Providing open-access to decades of historical and newly acquired field and Earth observation data on Australia’s mangrove ecosystems to support their sustainable management.
Project implemented: June 2018
The ultimate goal of TERN’s mangrove observing system is to foster the protection and sustainable management of mangrove ecosystems in Australia, recognising their vital environmental, societal and economic roles.
The data contained in the TERN mangrove observing system are of vital importance to the ongoing management of our mangrove ecosystems by both state and federal agencies. Data and systems like this one can inform environmental policy in Australia and will allow the nation to contribute to international environmental conventions including the United Nations Sustainable Development Goals. It is hoped that TERN’s efforts in creating this observing system will lead to routine monitoring of mangroves at a national level with input from an expert community in Australia and internationally.
TERN has identified, collated and published decades of historical mangrove data and imagery for open-access.
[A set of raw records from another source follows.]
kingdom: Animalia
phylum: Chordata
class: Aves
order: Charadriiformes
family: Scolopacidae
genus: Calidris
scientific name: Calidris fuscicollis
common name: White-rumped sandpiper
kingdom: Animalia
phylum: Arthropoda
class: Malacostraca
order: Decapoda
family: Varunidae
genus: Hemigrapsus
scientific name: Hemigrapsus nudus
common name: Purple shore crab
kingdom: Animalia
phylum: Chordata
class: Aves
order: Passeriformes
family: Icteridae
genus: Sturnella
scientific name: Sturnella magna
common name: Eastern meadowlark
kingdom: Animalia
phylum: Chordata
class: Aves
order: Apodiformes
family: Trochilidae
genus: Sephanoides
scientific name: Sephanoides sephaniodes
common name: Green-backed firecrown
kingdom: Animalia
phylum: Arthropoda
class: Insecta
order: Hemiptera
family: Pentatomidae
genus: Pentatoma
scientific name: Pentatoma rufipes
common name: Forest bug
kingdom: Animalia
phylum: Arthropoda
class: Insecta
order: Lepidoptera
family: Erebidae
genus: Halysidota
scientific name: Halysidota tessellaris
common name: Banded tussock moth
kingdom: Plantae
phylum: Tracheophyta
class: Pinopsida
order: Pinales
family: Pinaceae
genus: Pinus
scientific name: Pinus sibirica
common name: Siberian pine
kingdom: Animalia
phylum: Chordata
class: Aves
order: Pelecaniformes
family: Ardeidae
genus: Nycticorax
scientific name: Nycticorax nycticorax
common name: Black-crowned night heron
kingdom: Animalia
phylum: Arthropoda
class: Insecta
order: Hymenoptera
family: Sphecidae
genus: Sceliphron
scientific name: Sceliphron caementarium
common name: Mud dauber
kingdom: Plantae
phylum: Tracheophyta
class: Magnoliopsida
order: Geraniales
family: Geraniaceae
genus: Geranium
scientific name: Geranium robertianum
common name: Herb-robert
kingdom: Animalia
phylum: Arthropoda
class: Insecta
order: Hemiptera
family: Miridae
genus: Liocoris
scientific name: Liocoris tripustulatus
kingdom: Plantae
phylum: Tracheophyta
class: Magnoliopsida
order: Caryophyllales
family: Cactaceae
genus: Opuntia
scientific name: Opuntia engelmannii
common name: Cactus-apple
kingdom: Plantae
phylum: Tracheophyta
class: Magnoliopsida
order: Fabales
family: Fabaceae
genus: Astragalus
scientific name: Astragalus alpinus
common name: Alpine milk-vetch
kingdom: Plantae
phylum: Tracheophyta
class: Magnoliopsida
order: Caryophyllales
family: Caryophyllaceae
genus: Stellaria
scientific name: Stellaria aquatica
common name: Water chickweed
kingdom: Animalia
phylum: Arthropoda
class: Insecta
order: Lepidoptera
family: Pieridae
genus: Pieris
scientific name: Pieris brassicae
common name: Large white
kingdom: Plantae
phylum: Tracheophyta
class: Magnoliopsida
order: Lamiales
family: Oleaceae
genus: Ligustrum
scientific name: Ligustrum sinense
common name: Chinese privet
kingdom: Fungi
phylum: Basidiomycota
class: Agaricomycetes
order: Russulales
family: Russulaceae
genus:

TERN is investing in remote sensing and Earth observation techniques to collate near real-time data on mangroves.
TERN plans to create a mangrove observing system that goes beyond initial alerts and provides information on future trends.
TERN’s 2017 LiDAR and aerial imagery dataset over the Gulf of Carpenteria represents the largest single dedicated acquisition of such data over a mangrove ecosystem anywhere in the world. It’s a baseline that is being used by researchers to understanding how this dynamic ecosystem is responding to environmental change in Australia.
The TERN is collaborating with Vietnam to process satellite imagery of the Mekong River, with the results of this work being used to validate whether the TERN methodology can be applied around the globe.
Mangrove ecosystems are a vital part of Australia’s environment. They support faunal biodiversity, filter pollutants, protect estuaries and marine ecosystems from sedimentation and reduce coastal erosion and storm damage. They also store up to 40 times more carbon than terrestrial forests, hence their ‘blue carbon ecosystem’ tag.
Despite being protected by state, national and international legislation, the vulnerability of these valuable ecosystems to adverse environmental change was exposed in 2016, when about 10,000 hectares (or about 10,000 rugby fields) of mangroves along Australia’s northern coast suffered rapid dieback.
The event was not identified until several months later, which highlighted the urgent need for a national mangrove observing system that is fully integrated with existing environmental monitoring initiatives.
An observing system that goes beyond the initial alert and provides information on future trends in response to varying environmental conditions is required. TERN is making a major contribution towards such a system by collating a diverse range of existing datasets, acquiring new field and Earth observation (EO) data, and generating derived data products.
In a giant leap towards the creation of Australia’s first nationwide mangrove observing system, TERN has provided open access to decades of historical and newly acquired field and Earth observation data. These data alert scientists and managers to coastal environmental change, provide new knowledge on the causes and impacts of this change, and support the sustainable management of our immensely important mangrove ecosystems.
One of the key mangrove datasets now openly available via TERN is multi-scale field measurements of mangrove floristics, structure and biomass supported by a diverse range of airborne imagery collected since the 1950s. Black and white and colour aerial photographs are now available alongside multispectral and hyperspectral imagery captured by drones, aircraft and satellites.
Time-series data showing mangrove extent and canopy cover at a 25m resolution from 1987 to 2016 are now openly available through TERN. In addition, newly acquired ultra high-definition imagery and data collected using remote sensing and Earth observation (EO) techniques are now openly available via TERN. This includes airborne LiDAR and digital photography along the entire coastline of the Gulf of Carpentaria in 2017.